** Quoted passage **
In the friendly hurly burly of baking the cake, researchers had failed to notice anything unusual about the child’s ability to learn. To explore how this disconnect arose, we rearranged subtle changes in group organization and took advantage of the normally occurring variations. Now, when we observed the video footage covering a range of situations, it became clear that the child had an excellent grasp of the overall task but struggled to read when the social circumstances left him no choice other than to struggle unsuccessfully in front of his peers. He was a master of inserting himself into the group activity in a strategic manner that obscured the source of his difficulty. Such results chimed both with our analysis of the child’s specific difficulty in reading (even simple decoding was a chore) but bore no correlation to the idea of a general learning difficulty.

These observations motivated our first intervention efforts to directly combine our contextualist learning approaches and Luria’s cultural historical approach. We sought to create small group activities designed to serve both as a diagnostic procedure and a remedial procedure for children failing to acquire literacy in the first six years of schooling. As part of this activity, we included a combination of Vygotsky’s concept of dual stimulation and Luria’s combined motor method to create an after-school activity for children who were clearly failing to acquire literacy. The specifics of the activity are not important in the current context, but two conclusions are worth emphasizing. First, this work coincided closely with Tatiana Akhutina’s prescriptions for creating remedial activities for such children, indicating their common roots in Luria’s ideas. Second, we realized that once we took up the challenge of teaching “these unteachable” children, our social obligations to the subjects of our research were altered significantly. Suddenly, we became responsible for the children’s welfare. Our roles as objective experimenters were fundamentally breached by our obligation to make a difference. Now we had to do more than make claims about zones of proximal development based on average differences between groups of children on some standardized measure. Luria would have understood the difference.

** Work order **
Carry the passage on remedial literacy work further, picking up after its final sentence. The records below the passage aren't needed.

** Data for analysis **
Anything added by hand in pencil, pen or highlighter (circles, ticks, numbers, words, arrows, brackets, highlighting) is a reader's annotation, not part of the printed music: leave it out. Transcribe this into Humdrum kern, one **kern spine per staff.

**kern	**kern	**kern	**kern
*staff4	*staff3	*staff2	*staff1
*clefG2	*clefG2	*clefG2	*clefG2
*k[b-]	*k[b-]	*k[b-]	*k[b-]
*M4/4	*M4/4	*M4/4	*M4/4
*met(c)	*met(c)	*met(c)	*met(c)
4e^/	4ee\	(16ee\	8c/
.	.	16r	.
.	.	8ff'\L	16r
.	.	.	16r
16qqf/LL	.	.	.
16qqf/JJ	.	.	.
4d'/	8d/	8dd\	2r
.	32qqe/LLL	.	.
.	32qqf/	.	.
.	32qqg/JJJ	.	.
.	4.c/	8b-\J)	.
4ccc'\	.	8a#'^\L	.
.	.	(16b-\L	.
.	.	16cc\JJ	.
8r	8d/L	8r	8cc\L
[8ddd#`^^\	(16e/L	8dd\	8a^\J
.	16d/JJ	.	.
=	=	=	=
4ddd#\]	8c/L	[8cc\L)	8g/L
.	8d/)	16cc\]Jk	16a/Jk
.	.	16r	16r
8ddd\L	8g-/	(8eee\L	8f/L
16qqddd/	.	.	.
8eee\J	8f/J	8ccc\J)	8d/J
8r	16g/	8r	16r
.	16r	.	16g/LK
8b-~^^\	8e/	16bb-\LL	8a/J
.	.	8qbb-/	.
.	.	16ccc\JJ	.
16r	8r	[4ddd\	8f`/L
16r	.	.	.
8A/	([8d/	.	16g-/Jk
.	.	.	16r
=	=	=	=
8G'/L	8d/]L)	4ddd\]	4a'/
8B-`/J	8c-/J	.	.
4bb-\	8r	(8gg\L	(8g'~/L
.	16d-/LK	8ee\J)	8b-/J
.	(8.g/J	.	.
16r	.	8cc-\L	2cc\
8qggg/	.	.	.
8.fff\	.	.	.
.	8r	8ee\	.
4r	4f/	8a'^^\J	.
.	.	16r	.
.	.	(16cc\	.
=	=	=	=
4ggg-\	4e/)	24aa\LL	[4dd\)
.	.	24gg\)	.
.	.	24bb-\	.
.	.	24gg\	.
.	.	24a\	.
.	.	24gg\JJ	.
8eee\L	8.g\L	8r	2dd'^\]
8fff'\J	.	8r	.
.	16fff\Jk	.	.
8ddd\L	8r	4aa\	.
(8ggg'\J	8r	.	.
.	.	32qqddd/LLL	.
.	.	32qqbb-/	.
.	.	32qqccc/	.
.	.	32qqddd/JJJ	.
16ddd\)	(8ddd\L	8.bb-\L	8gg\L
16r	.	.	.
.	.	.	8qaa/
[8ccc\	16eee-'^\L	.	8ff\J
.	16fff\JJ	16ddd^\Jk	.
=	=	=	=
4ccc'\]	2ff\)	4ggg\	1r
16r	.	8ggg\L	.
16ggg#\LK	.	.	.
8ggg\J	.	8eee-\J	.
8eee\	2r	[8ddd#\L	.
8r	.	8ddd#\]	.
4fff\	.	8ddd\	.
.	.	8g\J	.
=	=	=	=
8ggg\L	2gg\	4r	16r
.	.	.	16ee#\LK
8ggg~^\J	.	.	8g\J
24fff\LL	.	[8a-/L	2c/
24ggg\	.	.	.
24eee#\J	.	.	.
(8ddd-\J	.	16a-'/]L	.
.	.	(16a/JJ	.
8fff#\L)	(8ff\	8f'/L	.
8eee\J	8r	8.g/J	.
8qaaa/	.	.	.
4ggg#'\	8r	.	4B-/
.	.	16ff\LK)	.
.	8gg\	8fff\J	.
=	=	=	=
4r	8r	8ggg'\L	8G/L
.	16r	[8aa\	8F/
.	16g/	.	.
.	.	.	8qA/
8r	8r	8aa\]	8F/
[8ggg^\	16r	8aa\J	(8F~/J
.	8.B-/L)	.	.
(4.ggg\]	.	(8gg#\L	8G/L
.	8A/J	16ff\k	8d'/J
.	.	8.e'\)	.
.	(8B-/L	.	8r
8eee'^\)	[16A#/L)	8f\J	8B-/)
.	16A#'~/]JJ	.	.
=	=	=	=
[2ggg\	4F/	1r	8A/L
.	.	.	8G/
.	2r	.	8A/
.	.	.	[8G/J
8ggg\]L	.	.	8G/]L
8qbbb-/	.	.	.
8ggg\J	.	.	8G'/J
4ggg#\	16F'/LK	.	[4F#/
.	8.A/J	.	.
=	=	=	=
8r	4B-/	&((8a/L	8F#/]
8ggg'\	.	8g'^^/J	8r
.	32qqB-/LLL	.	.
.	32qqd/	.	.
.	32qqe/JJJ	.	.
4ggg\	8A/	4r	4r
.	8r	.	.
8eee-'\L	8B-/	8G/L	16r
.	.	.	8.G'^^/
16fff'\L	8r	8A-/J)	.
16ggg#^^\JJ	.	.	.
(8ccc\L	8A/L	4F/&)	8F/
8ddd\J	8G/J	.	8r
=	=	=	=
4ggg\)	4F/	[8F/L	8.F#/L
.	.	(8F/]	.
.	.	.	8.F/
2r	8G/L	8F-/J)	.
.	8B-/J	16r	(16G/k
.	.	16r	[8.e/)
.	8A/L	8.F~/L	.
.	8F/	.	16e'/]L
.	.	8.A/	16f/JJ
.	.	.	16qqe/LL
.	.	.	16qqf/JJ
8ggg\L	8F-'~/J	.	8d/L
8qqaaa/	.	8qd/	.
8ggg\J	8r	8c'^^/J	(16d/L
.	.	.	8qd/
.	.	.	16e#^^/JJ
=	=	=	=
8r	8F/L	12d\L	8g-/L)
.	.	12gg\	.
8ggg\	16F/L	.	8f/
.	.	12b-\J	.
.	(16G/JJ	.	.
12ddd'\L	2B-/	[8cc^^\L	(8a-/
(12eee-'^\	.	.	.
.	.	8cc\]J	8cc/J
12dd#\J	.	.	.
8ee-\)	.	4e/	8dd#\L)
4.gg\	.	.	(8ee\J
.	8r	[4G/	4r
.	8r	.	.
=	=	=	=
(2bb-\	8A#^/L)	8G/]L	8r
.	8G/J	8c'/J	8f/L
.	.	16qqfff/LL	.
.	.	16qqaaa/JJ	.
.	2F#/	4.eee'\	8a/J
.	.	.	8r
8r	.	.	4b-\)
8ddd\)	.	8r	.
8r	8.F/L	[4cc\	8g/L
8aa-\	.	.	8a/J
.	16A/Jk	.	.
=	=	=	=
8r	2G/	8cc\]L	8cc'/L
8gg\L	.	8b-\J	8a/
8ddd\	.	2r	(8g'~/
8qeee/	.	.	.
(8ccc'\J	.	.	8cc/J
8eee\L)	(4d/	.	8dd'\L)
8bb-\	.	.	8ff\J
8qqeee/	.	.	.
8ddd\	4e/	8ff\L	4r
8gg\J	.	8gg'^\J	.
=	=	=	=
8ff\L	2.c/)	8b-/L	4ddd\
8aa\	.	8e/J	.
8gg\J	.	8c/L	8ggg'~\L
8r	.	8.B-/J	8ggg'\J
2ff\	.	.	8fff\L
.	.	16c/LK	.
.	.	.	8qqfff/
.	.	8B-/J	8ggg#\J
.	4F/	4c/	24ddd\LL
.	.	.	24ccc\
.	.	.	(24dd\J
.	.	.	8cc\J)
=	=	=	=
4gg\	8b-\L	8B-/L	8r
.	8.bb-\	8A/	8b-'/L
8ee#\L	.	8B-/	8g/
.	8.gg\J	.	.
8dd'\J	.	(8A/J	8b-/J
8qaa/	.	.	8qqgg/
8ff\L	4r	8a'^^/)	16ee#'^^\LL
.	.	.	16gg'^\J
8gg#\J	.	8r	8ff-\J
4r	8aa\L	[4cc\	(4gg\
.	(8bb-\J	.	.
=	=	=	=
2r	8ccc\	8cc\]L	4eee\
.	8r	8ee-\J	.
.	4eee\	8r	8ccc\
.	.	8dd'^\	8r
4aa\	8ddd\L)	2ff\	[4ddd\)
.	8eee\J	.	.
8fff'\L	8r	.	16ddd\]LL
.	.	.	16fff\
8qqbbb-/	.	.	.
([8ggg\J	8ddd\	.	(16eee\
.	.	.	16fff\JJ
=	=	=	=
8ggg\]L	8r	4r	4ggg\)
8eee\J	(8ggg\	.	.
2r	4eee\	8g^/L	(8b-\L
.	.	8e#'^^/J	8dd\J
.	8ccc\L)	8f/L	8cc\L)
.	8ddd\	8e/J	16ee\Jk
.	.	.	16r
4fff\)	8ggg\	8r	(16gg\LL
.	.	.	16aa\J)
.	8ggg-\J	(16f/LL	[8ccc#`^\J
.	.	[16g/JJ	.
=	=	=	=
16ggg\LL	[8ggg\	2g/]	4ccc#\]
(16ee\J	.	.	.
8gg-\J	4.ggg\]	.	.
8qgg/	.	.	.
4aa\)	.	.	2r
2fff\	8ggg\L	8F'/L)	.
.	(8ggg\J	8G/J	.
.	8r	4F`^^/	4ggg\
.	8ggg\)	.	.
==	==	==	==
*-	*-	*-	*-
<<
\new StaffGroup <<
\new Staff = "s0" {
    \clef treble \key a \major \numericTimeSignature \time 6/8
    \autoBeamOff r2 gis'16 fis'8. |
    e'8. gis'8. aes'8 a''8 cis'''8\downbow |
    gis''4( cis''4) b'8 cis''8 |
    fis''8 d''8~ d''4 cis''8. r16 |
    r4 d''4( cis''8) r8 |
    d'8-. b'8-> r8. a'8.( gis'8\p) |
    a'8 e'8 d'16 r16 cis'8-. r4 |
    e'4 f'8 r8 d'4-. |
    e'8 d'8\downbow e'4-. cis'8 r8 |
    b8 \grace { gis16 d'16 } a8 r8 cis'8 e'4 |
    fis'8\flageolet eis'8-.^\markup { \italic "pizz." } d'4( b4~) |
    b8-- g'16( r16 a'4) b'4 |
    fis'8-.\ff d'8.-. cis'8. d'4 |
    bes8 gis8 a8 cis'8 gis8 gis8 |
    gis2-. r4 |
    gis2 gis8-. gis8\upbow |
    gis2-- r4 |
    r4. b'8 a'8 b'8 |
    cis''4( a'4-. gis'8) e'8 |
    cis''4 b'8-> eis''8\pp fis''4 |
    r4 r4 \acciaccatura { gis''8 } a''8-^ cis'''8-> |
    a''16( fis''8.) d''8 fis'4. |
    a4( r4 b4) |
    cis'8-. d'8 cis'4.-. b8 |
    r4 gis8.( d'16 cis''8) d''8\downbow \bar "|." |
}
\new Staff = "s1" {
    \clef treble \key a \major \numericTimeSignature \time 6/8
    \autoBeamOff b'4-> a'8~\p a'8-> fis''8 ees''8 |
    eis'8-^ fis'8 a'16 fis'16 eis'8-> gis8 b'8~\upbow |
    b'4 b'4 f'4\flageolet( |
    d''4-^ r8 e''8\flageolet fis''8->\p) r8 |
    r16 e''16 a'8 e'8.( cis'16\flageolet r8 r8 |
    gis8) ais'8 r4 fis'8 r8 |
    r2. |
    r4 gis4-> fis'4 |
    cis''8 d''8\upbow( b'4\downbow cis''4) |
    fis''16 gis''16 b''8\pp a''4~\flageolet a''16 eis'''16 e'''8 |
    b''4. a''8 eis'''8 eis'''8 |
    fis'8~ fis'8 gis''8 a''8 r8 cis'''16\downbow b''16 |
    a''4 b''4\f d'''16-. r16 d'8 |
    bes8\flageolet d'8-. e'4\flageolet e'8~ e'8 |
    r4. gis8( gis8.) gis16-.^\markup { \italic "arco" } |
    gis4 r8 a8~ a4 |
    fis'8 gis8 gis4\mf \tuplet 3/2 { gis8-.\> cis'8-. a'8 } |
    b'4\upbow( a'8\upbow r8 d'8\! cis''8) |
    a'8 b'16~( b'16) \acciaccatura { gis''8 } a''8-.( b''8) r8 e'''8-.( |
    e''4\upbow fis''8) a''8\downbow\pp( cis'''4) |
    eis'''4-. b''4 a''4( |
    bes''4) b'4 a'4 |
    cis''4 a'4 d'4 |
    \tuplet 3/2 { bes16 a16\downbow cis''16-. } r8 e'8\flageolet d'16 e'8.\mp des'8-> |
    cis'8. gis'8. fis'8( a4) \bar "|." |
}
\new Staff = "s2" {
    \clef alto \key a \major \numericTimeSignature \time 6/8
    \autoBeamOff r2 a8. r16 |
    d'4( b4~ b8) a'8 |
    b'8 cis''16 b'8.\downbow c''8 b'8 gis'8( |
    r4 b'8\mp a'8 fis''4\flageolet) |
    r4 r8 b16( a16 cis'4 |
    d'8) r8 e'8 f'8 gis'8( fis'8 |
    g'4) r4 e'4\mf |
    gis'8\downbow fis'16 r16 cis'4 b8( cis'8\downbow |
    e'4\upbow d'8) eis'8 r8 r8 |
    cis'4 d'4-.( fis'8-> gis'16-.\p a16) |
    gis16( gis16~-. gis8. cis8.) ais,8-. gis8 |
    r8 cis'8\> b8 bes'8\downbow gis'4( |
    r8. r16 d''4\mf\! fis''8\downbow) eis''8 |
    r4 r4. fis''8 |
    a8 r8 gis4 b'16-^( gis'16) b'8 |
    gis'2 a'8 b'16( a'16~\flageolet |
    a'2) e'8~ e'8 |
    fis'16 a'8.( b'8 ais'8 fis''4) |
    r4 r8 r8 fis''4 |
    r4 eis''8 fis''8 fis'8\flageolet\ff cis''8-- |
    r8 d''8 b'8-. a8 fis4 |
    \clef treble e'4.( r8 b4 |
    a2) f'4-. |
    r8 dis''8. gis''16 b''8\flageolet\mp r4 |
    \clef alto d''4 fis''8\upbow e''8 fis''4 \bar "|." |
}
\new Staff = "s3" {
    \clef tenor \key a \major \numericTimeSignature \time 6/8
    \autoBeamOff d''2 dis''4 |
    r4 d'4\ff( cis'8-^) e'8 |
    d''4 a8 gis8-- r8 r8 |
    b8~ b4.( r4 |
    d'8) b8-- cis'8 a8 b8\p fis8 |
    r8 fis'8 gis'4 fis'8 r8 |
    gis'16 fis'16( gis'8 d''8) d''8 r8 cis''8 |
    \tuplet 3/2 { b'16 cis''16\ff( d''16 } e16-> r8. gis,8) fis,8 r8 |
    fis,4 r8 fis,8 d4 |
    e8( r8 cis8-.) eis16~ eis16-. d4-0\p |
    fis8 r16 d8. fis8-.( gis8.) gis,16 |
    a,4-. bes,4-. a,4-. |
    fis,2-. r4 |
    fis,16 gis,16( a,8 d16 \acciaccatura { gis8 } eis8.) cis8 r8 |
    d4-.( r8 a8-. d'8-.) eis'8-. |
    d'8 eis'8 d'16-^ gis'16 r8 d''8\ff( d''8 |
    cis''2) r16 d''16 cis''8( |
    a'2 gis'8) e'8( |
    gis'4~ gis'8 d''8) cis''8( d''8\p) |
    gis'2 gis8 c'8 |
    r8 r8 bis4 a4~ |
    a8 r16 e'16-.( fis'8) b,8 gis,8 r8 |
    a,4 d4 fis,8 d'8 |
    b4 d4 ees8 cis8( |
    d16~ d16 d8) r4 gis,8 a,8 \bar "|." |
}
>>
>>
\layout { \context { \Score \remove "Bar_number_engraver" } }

** Task output **
Luria ends his autobiography with a description of two case studies. These (one with a mnemonist, one with a brain injured engineer) were unlike his studies of Uzbeki peasant reasoning or the role of speech in the development of self-control, or even most patients he saw as a clinical neuropsychologist. Each case extended over many years and in each case, he acted as both diagnostician and therapist. It is through the mixing of these two roles that the form of psychological research he referred to as romantic science emerged.

In my view, to understand the theoretical importance of Luria’s version of a romantic science, it is important to realize that this mode of research allowed him to satisfy his lifelong ambition to resolve two central issues that had dogged psychology since its inception in the 19th century. Those being, how are we to reconcile natural science with the cultural nature of humankind and how are we to reconcile nomothetic laws that apply to populations of humans with the reality of our individual, idiographic, lives?

I first encountered the idea of romantic science in the early 1970s in the process of editing Luria’s autobiography. In the following decades, this idea has come to describe my own attempts to combine psychology with anthropology, experiment with observation, the personal with the social, and theory with practice.

The Said and the Unsaid
in Biographical Narratives

A special challenge in writing about Luria arises from a confluence of his own distaste for writing about himself outside of his role as a scientist and his life-long residence in the USSR. From his first autobiographical writing in the early 1970s, he insisted that

It certainly does not seem essential that a participant in the volume A History of Psychology in Autobiography write autobiographical notes on the assumption that he must recount all the events of his life. This would be not only insufficiently modest but also beside the point. A series of such auto­ biographical sketches would not be likely to result in a true picture of the history of science. … Individual people come and go, contributing some, to them insufficiently distinctive, bits of knowledge to the general enterprise. (p. 253)

To emphasize the irrelevance of his personal autobiography in the history of science, he followed these declarations with a barebones history of his family origins, his scientific accomplishments, and the honors he had received.

Only then did he turn to a description his own research program.

He focused the narrative almost entirely on the research connected with the development of Vygotskian theory, mentioning his cross-cultural research only in passing. He describes the social context of his research only in the following general terms.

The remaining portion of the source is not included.